# Street for sale,,,   Slightly used



## cda (Aug 8, 2017)

Conarb at it again



https://www.usatoday.com/story/mone...presidio-terrace-street-sells-90-k/547872001/


----------



## fatboy (Aug 8, 2017)

$90K, not bad for a street.......


----------



## Francis Vineyard (Aug 8, 2017)

Sweet! "Residents, via their HOA, are responsible for paying for the street’s maintenance and, as with any other private property, tax."
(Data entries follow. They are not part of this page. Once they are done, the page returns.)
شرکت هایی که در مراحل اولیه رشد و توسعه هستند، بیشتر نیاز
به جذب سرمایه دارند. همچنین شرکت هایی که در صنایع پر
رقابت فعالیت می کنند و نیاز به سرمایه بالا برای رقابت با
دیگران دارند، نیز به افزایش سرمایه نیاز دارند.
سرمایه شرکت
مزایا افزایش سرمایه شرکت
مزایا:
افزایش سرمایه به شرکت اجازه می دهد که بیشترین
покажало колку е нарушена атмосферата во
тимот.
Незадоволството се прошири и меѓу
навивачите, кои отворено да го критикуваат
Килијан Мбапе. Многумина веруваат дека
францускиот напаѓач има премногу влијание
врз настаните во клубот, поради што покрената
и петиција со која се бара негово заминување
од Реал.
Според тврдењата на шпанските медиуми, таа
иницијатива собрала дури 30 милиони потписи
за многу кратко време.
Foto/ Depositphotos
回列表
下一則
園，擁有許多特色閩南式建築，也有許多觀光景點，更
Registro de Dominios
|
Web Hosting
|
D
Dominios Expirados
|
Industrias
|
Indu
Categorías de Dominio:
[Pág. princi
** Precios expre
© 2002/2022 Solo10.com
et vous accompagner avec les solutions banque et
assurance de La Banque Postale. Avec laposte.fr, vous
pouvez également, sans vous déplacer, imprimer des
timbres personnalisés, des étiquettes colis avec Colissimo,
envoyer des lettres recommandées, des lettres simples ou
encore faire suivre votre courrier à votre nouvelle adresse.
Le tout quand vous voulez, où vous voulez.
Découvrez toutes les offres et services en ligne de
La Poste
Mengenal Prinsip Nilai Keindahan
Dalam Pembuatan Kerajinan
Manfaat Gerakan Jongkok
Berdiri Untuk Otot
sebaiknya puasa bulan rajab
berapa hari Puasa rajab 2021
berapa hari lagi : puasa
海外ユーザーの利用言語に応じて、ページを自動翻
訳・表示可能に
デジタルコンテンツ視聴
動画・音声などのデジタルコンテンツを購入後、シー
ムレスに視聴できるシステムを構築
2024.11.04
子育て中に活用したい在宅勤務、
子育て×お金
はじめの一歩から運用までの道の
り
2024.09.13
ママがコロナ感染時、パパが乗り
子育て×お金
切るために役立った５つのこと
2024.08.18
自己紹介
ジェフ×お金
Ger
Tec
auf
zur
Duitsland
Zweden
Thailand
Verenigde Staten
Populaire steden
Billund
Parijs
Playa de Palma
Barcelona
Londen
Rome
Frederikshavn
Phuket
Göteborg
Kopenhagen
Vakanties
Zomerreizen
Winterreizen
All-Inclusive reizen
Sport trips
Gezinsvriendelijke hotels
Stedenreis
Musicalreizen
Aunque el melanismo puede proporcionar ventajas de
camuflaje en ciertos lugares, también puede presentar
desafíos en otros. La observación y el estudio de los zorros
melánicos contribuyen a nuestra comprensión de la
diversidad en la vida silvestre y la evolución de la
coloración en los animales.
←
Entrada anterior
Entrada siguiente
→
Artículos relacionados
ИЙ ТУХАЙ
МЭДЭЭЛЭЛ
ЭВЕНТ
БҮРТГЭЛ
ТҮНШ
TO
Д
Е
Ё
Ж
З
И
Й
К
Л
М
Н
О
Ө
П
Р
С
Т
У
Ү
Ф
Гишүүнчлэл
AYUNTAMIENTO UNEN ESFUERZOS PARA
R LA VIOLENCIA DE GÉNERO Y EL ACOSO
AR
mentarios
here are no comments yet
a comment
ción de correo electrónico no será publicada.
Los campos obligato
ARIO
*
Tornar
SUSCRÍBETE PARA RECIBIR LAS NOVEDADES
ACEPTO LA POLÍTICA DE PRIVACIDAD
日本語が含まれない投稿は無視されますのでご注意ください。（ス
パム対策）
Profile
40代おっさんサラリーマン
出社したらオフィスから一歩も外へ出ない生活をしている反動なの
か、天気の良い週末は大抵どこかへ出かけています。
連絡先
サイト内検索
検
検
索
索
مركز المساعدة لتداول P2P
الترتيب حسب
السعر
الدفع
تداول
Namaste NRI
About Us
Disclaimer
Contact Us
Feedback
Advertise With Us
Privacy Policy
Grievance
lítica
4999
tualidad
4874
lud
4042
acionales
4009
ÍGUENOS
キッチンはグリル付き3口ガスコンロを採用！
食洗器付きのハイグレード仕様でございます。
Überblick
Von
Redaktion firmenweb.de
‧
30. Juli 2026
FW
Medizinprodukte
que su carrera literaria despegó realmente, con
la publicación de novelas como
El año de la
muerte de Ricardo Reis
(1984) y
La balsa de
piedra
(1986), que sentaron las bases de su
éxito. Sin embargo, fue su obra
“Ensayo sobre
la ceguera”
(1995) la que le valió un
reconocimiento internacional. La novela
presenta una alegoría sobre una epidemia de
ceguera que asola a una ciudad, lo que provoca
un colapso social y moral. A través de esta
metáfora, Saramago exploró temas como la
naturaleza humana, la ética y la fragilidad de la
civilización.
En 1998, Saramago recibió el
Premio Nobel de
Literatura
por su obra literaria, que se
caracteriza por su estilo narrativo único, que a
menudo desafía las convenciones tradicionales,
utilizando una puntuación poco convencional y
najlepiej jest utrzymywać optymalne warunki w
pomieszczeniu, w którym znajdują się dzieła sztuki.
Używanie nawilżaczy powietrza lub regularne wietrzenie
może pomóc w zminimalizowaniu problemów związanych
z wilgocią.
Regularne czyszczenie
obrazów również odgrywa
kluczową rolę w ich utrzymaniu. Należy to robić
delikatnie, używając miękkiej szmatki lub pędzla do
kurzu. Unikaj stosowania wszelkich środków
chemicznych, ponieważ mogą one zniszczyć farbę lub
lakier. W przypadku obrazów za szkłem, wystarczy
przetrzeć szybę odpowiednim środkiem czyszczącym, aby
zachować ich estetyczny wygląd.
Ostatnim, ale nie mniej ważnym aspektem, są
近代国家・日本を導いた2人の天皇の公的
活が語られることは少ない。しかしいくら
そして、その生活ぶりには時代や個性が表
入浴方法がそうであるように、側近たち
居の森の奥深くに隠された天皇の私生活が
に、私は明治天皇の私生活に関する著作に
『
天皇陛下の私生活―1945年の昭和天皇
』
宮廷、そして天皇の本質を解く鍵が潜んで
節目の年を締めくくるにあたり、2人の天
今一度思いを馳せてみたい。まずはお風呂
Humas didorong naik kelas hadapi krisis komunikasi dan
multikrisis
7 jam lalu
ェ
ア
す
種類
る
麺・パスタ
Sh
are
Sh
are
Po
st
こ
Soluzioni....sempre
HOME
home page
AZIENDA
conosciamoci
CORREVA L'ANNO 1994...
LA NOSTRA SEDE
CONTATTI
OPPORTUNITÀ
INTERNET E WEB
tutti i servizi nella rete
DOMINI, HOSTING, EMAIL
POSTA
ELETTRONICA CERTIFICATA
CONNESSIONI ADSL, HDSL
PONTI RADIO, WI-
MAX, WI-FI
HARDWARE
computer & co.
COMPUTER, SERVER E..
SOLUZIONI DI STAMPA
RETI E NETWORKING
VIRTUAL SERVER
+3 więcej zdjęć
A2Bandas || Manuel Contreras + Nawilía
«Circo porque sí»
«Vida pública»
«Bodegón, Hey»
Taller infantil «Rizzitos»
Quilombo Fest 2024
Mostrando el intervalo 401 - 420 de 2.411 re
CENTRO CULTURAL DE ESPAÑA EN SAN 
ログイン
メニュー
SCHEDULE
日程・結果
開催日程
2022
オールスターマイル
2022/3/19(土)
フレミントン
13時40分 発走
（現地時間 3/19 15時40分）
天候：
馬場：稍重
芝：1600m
theguardianlandlordtrobles


----------



## mtlogcabin (Aug 8, 2017)

Since the HOA no longer owns it they are no longer responsible to pay for the upkeep. the big question i think is do the property homeowners still have a legal ROW to access their homes if not it will be a very costly legal issue


----------



## cda (Aug 8, 2017)

Depends is it true private property

As in could he fence it off

Or is there also legal / city requirements to allow access


----------



## ICE (Aug 8, 2017)

I wonder what the auctioneer thought about selling a street. 

The security guard is going to need a cash register.

I wonder if a permit is required for a parade on a private street.

It could be a flea market on Saturdays. ...... Once would be enough.

Government at it's finest.


----------



## conarb (Aug 8, 2017)

cda said:


> Conarb at it again



Close, an old girlfriend from college lives nearby in Presidio Heights, not Presidio Terrace *in this house*, her RA was Diane Goldman (you know her as Feinstein) and she told her to stay away from me.


----------



## tmurray (Aug 9, 2017)

mtlogcabin said:


> Since the HOA no longer owns it they are no longer responsible to pay for the upkeep. the big question i think is do the property homeowners still have a legal ROW to access their homes if not it will be a very costly legal issue


Generally, in the cases of private ways, each property owner would have deeded access. Typically the planning department ensures this prior to approval of the subdivision.


----------



## steveray (Aug 9, 2017)

Access is typically by right, but flat out "use" like parking, is not guaranteed....


----------



## Pcinspector1 (Aug 9, 2017)

This sounds a bit like "I have some ocean view property for sale in Arizona" to me. 

Does CA have any HOA laws on the books? Did someone find a loophole?


----------